* [PROVIDED DATA]
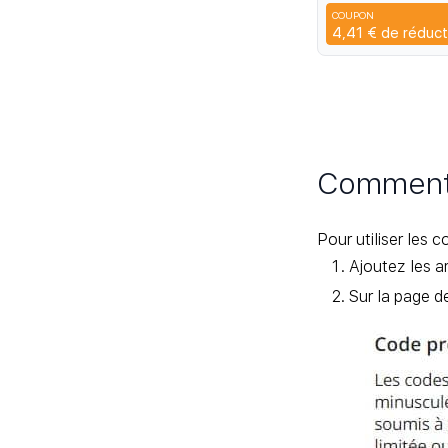
4K 7P V6 V8 R50
COUPON
Q45
4,41 €
de réduct
Comment 
Pour utiliser les 
Ajoutez les ar
Sur la page d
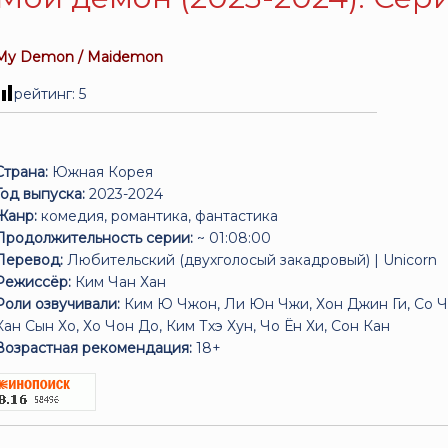
My Demon / Maidemon
рейтинг:
5
Страна:
Южная Корея
Год выпуска:
2023-2024
Жанр:
комедия, романтика, фантастика
Продолжительность серии:
~ 01:08:00
Перевод:
Любительский (двухголосый закадровый) | Unicorn
Режиссёр:
Ким Чан Хан
Роли озвучивали:
Ким Ю Чжон, Ли Юн Чжи, Хон Джин Ги, Со Чж
Кан Сын Хо, Хо Чон До, Ким Тхэ Хун, Чо Ён Хи, Сон Кан
Возрастная рекомендация:
18+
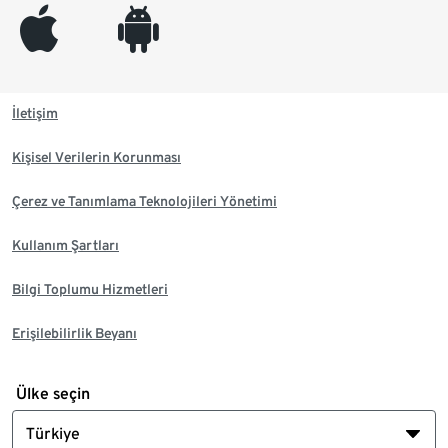
appleinc
android
İletişim
Kişisel Verilerin Korunması
Çerez ve Tanımlama Teknolojileri Yönetimi
Kullanım Şartları
Bilgi Toplumu Hizmetleri
Erişilebilirlik Beyanı
Ülke seçin
Türkiye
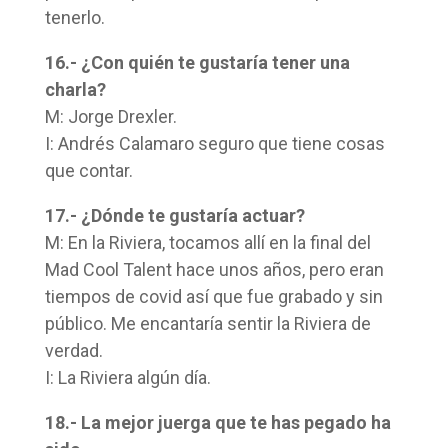
tenerlo.
16.- ¿Con quién te gustaría tener una
charla?
M: Jorge Drexler.
I: Andrés Calamaro seguro que tiene cosas
que contar.
17.- ¿Dónde te gustaría actuar?
M: En la Riviera, tocamos allí en la final del
Mad Cool Talent hace unos años, pero eran
tiempos de covid así que fue grabado y sin
público. Me encantaría sentir la Riviera de
verdad.
I: La Riviera algún día.
18.- La mejor juerga que te has pegado ha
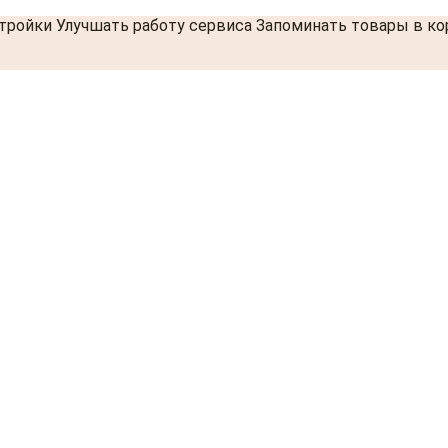
стройки Улучшать работу сервиса Запоминать товары в к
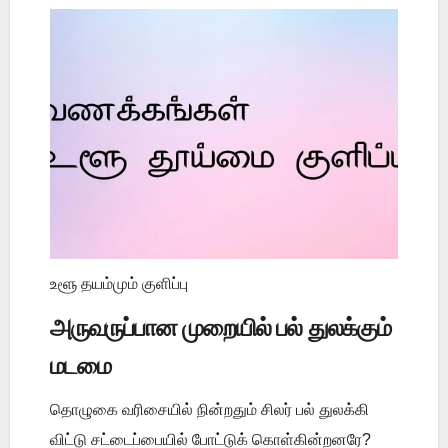
உளூ தயம்மும் குளிப்பு
அருவருப்பான முறையில் பல் துலக்கும்
மடமை
தொழுகை வரிசையில் நின்றதும் சிலர் பல் துலக்கி
விட்டு சட்டைப்பையில் போட்டுக் கொள்கின்றனரே?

* [WHAT THE EXERCISE ASKS]
Extract word for word every line from the line that contains "Çerez ve Tanımlama Teknolojileri Yönetimi" to the final line of the data, both included, and nothing else; skip the pictures.

* [ANSWER BOX]
Çerez ve Tanımlama Teknolojileri Yönetimi
Kullanım Şartları
Bilgi Toplumu Hizmetleri
Erişilebilirlik Beyanı
Ülke seçin
Türkiye
tenerlo.
16.- ¿Con quién te gustaría tener una
charla?
M: Jorge Drexler.
I: Andrés Calamaro seguro que tiene cosas
que contar.
17.- ¿Dónde te gustaría actuar?
M: En la Riviera, tocamos allí en la final del
Mad Cool Talent hace unos años, pero eran
tiempos de covid así que fue grabado y sin
público. Me encantaría sentir la Riviera de
verdad.
I: La Riviera algún día.
18.- La mejor juerga que te has pegado ha
стройки Улучшать работу сервиса Запоминать товары в к
உளூ தயம்மும் குளிப்பு
அருவருப்பான முறையில் பல் துலக்கும்
மடமை
தொழுகை வரிசையில் நின்றதும் சிலர் பல் துலக்கி
விட்டு சட்டைப்பையில் போட்டுக் கொள்கின்றனரே?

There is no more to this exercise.